▶ _Problem to solve_: In the entries that follow, how many lines contain "down"? Please reply with only the number.

▶ _Source data_:

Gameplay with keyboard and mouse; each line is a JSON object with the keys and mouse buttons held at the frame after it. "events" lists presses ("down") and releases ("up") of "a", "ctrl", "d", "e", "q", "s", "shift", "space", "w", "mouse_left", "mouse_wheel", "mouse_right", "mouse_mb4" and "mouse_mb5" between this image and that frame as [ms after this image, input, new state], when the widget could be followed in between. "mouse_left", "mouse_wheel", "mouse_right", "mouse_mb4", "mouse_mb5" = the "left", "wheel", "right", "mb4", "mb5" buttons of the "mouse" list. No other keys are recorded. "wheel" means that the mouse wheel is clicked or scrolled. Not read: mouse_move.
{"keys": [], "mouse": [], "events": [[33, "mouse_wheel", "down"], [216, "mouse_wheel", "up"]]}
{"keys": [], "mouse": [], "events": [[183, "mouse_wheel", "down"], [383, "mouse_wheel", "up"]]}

* * *

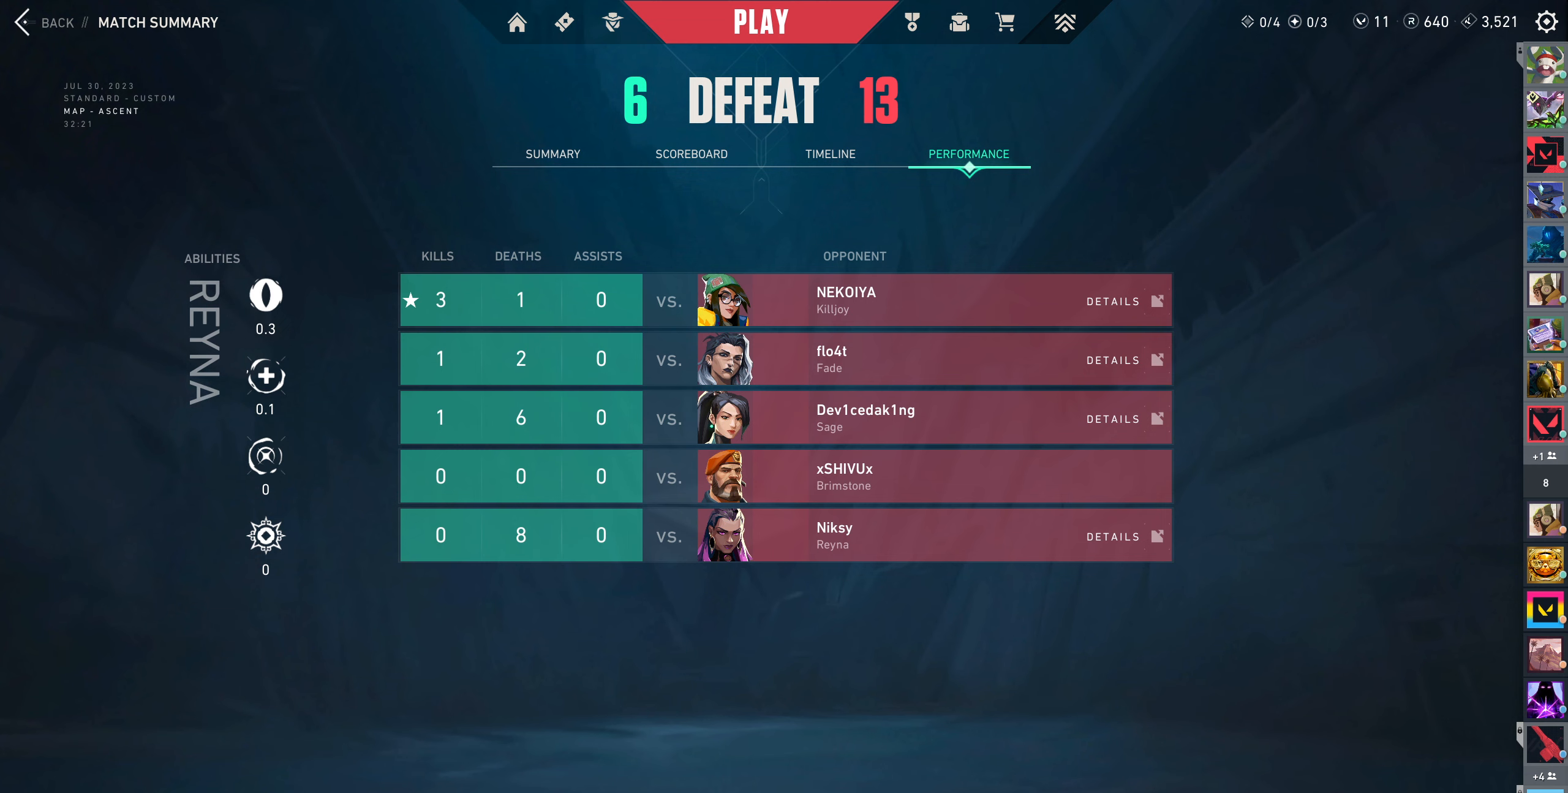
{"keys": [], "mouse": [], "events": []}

▶ _Written solution_: 3